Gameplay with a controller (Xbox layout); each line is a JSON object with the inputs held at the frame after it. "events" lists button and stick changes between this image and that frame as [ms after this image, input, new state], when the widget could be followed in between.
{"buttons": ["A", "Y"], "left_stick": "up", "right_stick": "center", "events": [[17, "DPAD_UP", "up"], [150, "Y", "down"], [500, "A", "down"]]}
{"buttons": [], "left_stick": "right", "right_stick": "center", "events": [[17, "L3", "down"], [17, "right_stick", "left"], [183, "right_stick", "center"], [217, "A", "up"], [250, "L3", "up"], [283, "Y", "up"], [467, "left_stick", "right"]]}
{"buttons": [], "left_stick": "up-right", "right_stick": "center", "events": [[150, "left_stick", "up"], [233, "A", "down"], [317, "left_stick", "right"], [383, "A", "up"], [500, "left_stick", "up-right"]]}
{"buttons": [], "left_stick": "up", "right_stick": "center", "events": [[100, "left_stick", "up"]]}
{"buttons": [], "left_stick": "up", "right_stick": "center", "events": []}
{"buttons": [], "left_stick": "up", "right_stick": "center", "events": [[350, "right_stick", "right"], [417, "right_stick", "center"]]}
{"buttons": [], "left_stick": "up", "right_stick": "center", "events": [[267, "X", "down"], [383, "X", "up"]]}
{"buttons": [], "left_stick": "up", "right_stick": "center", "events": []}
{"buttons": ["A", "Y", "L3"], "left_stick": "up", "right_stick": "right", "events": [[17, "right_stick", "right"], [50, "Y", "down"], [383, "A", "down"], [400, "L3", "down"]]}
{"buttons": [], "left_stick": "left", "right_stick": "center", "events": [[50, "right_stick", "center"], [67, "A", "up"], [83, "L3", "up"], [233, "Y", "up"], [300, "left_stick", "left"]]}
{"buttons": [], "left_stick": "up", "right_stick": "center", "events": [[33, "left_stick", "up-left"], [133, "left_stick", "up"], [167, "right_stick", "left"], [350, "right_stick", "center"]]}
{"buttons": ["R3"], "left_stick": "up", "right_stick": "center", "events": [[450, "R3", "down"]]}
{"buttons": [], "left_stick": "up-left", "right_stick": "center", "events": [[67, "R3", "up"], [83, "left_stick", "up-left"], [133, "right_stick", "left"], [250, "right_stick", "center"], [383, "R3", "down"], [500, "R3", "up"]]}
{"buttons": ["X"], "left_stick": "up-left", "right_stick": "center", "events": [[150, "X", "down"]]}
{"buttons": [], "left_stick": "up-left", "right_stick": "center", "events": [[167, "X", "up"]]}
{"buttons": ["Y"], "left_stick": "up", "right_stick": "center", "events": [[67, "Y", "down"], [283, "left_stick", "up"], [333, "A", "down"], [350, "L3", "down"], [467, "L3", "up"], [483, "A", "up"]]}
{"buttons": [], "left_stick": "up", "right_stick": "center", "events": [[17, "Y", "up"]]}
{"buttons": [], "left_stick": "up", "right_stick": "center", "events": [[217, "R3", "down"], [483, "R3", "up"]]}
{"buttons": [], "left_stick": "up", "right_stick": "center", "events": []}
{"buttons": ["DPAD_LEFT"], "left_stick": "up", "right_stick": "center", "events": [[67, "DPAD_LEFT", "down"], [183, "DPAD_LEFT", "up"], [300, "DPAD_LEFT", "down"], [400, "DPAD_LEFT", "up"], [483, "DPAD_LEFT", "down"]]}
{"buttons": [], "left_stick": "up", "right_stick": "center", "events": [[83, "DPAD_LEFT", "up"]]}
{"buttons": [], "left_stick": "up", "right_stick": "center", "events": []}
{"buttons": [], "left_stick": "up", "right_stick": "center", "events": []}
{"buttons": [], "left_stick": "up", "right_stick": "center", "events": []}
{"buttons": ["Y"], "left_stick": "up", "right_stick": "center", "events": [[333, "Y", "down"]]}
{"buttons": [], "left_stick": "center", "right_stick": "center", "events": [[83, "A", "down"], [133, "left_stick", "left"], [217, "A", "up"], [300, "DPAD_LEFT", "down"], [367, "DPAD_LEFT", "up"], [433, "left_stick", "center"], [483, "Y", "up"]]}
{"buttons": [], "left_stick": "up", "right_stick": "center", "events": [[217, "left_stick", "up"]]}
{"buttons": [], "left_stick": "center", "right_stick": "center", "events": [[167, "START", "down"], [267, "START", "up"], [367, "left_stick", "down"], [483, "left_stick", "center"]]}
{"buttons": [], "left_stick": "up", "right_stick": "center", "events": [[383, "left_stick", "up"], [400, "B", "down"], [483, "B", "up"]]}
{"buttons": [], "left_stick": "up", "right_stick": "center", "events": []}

===

| About this exercise |
With no additions or omissions, transcribe every record.

| The answer |
Gameplay with a controller (Xbox layout); each line is a JSON object with the inputs held at the frame after it. "events" lists button and stick changes between this image and that frame as [ms after this image, input, new state], when the widget could be followed in between.
{"buttons": ["A", "Y"], "left_stick": "up", "right_stick": "center", "events": [[17, "DPAD_UP", "up"], [150, "Y", "down"], [500, "A", "down"]]}
{"buttons": [], "left_stick": "right", "right_stick": "center", "events": [[17, "L3", "down"], [17, "right_stick", "left"], [183, "right_stick", "center"], [217, "A", "up"], [250, "L3", "up"], [283, "Y", "up"], [467, "left_stick", "right"]]}
{"buttons": [], "left_stick": "up-right", "right_stick": "center", "events": [[150, "left_stick", "up"], [233, "A", "down"], [317, "left_stick", "right"], [383, "A", "up"], [500, "left_stick", "up-right"]]}
{"buttons": [], "left_stick": "up", "right_stick": "center", "events": [[100, "left_stick", "up"]]}
{"buttons": [], "left_stick": "up", "right_stick": "center", "events": []}
{"buttons": [], "left_stick": "up", "right_stick": "center", "events": [[350, "right_stick", "right"], [417, "right_stick", "center"]]}
{"buttons": [], "left_stick": "up", "right_stick": "center", "events": [[267, "X", "down"], [383, "X", "up"]]}
{"buttons": [], "left_stick": "up", "right_stick": "center", "events": []}
{"buttons": ["A", "Y", "L3"], "left_stick": "up", "right_stick": "right", "events": [[17, "right_stick", "right"], [50, "Y", "down"], [383, "A", "down"], [400, "L3", "down"]]}
{"buttons": [], "left_stick": "left", "right_stick": "center", "events": [[50, "right_stick", "center"], [67, "A", "up"], [83, "L3", "up"], [233, "Y", "up"], [300, "left_stick", "left"]]}
{"buttons": [], "left_stick": "up", "right_stick": "center", "events": [[33, "left_stick", "up-left"], [133, "left_stick", "up"], [167, "right_stick", "left"], [350, "right_stick", "center"]]}
{"buttons": ["R3"], "left_stick": "up", "right_stick": "center", "events": [[450, "R3", "down"]]}
{"buttons": [], "left_stick": "up-left", "right_stick": "center", "events": [[67, "R3", "up"], [83, "left_stick", "up-left"], [133, "right_stick", "left"], [250, "right_stick", "center"], [383, "R3", "down"], [500, "R3", "up"]]}
{"buttons": ["X"], "left_stick": "up-left", "right_stick": "center", "events": [[150, "X", "down"]]}
{"buttons": [], "left_stick": "up-left", "right_stick": "center", "events": [[167, "X", "up"]]}
{"buttons": ["Y"], "left_stick": "up", "right_stick": "center", "events": [[67, "Y", "down"], [283, "left_stick", "up"], [333, "A", "down"], [350, "L3", "down"], [467, "L3", "up"], [483, "A", "up"]]}
{"buttons": [], "left_stick": "up", "right_stick": "center", "events": [[17, "Y", "up"]]}
{"buttons": [], "left_stick": "up", "right_stick": "center", "events": [[217, "R3", "down"], [483, "R3", "up"]]}
{"buttons": [], "left_stick": "up", "right_stick": "center", "events": []}
{"buttons": ["DPAD_LEFT"], "left_stick": "up", "right_stick": "center", "events": [[67, "DPAD_LEFT", "down"], [183, "DPAD_LEFT", "up"], [300, "DPAD_LEFT", "down"], [400, "DPAD_LEFT", "up"], [483, "DPAD_LEFT", "down"]]}
{"buttons": [], "left_stick": "up", "right_stick": "center", "events": [[83, "DPAD_LEFT", "up"]]}
{"buttons": [], "left_stick": "up", "right_stick": "center", "events": []}
{"buttons": [], "left_stick": "up", "right_stick": "center", "events": []}
{"buttons": [], "left_stick": "up", "right_stick": "center", "events": []}
{"buttons": ["Y"], "left_stick": "up", "right_stick": "center", "events": [[333, "Y", "down"]]}
{"buttons": [], "left_stick": "center", "right_stick": "center", "events": [[83, "A", "down"], [133, "left_stick", "left"], [217, "A", "up"], [300, "DPAD_LEFT", "down"], [367, "DPAD_LEFT", "up"], [433, "left_stick", "center"], [483, "Y", "up"]]}
{"buttons": [], "left_stick": "up", "right_stick": "center", "events": [[217, "left_stick", "up"]]}
{"buttons": [], "left_stick": "center", "right_stick": "center", "events": [[167, "START", "down"], [267, "START", "up"], [367, "left_stick", "down"], [483, "left_stick", "center"]]}
{"buttons": [], "left_stick": "up", "right_stick": "center", "events": [[383, "left_stick", "up"], [400, "B", "down"], [483, "B", "up"]]}
{"buttons": [], "left_stick": "up", "right_stick": "center", "events": []}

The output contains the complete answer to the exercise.